╭─ Records for this task

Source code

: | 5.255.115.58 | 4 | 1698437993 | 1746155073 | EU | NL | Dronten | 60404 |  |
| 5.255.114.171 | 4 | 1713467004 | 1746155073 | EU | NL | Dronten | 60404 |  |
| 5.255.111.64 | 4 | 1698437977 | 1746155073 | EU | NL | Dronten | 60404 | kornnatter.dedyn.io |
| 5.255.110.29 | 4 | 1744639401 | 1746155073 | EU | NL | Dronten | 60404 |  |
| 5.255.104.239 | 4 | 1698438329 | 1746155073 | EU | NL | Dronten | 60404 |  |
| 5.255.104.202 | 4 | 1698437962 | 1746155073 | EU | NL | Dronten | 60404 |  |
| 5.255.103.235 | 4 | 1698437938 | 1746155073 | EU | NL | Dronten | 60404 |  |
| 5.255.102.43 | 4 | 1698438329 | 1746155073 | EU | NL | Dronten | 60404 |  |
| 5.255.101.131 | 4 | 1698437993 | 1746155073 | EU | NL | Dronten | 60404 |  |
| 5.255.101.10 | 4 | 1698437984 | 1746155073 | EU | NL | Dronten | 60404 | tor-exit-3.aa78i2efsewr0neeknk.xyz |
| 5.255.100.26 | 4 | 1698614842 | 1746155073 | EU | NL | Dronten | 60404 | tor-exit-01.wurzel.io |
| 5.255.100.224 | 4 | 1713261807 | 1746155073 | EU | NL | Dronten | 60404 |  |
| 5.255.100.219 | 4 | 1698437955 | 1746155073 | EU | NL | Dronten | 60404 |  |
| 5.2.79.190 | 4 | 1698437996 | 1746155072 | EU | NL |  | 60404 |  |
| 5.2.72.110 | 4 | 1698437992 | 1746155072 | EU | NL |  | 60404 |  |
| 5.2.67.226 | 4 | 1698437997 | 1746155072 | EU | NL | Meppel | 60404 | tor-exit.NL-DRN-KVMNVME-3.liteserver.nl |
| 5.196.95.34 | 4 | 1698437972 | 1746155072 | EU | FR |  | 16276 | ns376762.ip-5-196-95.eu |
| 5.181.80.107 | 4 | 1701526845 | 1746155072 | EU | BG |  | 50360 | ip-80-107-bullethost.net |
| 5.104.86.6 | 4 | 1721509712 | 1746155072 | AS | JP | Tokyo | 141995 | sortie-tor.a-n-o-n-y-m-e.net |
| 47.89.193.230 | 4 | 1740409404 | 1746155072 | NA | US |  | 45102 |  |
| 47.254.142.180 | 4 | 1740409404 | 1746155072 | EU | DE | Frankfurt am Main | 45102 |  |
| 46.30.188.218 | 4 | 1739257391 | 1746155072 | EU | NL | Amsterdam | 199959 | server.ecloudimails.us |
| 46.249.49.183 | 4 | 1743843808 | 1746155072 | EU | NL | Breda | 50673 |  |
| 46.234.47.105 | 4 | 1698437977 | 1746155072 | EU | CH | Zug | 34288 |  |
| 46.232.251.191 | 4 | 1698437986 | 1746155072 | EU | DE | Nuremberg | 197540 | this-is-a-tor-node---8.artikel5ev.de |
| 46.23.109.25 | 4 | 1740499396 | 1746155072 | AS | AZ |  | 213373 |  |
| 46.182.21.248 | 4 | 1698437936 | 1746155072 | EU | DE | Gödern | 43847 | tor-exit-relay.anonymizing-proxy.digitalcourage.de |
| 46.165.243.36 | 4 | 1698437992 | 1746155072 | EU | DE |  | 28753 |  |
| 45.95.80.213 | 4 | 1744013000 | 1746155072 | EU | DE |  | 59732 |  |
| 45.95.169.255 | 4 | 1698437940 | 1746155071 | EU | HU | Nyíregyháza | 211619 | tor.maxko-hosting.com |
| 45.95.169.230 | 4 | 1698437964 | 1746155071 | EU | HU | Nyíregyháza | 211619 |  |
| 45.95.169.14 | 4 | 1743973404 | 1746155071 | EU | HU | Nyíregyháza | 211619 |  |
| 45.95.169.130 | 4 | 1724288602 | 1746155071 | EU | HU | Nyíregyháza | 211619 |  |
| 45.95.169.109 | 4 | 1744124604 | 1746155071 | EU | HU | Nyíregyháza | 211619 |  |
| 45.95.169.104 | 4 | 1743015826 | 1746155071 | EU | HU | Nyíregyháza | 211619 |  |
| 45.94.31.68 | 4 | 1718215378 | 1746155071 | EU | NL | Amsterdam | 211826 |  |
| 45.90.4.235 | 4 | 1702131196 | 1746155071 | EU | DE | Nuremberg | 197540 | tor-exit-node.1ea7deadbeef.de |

╰─

◆ **Directions for this task**
Starting at the line above that holds "5.255.102.43 | 4" and ending at the line that holds "211619 | tor.maxko-hosting.com |", transcribe each line exactly and include no other lines.

◆ **Expected answer**
| 5.255.102.43 | 4 | 1698438329 | 1746155073 | EU | NL | Dronten | 60404 |  |
| 5.255.101.131 | 4 | 1698437993 | 1746155073 | EU | NL | Dronten | 60404 |  |
| 5.255.101.10 | 4 | 1698437984 | 1746155073 | EU | NL | Dronten | 60404 | tor-exit-3.aa78i2efsewr0neeknk.xyz |
| 5.255.100.26 | 4 | 1698614842 | 1746155073 | EU | NL | Dronten | 60404 | tor-exit-01.wurzel.io |
| 5.255.100.224 | 4 | 1713261807 | 1746155073 | EU | NL | Dronten | 60404 |  |
| 5.255.100.219 | 4 | 1698437955 | 1746155073 | EU | NL | Dronten | 60404 |  |
| 5.2.79.190 | 4 | 1698437996 | 1746155072 | EU | NL |  | 60404 |  |
| 5.2.72.110 | 4 | 1698437992 | 1746155072 | EU | NL |  | 60404 |  |
| 5.2.67.226 | 4 | 1698437997 | 1746155072 | EU | NL | Meppel | 60404 | tor-exit.NL-DRN-KVMNVME-3.liteserver.nl |
| 5.196.95.34 | 4 | 1698437972 | 1746155072 | EU | FR |  | 16276 | ns376762.ip-5-196-95.eu |
| 5.181.80.107 | 4 | 1701526845 | 1746155072 | EU | BG |  | 50360 | ip-80-107-bullethost.net |
| 5.104.86.6 | 4 | 1721509712 | 1746155072 | AS | JP | Tokyo | 141995 | sortie-tor.a-n-o-n-y-m-e.net |
| 47.89.193.230 | 4 | 1740409404 | 1746155072 | NA | US |  | 45102 |  |
| 47.254.142.180 | 4 | 1740409404 | 1746155072 | EU | DE | Frankfurt am Main | 45102 |  |
| 46.30.188.218 | 4 | 1739257391 | 1746155072 | EU | NL | Amsterdam | 199959 | server.ecloudimails.us |
| 46.249.49.183 | 4 | 1743843808 | 1746155072 | EU | NL | Breda | 50673 |  |
| 46.234.47.105 | 4 | 1698437977 | 1746155072 | EU | CH | Zug | 34288 |  |
| 46.232.251.191 | 4 | 1698437986 | 1746155072 | EU | DE | Nuremberg | 197540 | this-is-a-tor-node---8.artikel5ev.de |
| 46.23.109.25 | 4 | 1740499396 | 1746155072 | AS | AZ |  | 213373 |  |
| 46.182.21.248 | 4 | 1698437936 | 1746155072 | EU | DE | Gödern | 43847 | tor-exit-relay.anonymizing-proxy.digitalcourage.de |
| 46.165.243.36 | 4 | 1698437992 | 1746155072 | EU | DE |  | 28753 |  |
| 45.95.80.213 | 4 | 1744013000 | 1746155072 | EU | DE |  | 59732 |  |
| 45.95.169.255 | 4 | 1698437940 | 1746155071 | EU | HU | Nyíregyháza | 211619 | tor.maxko-hosting.com |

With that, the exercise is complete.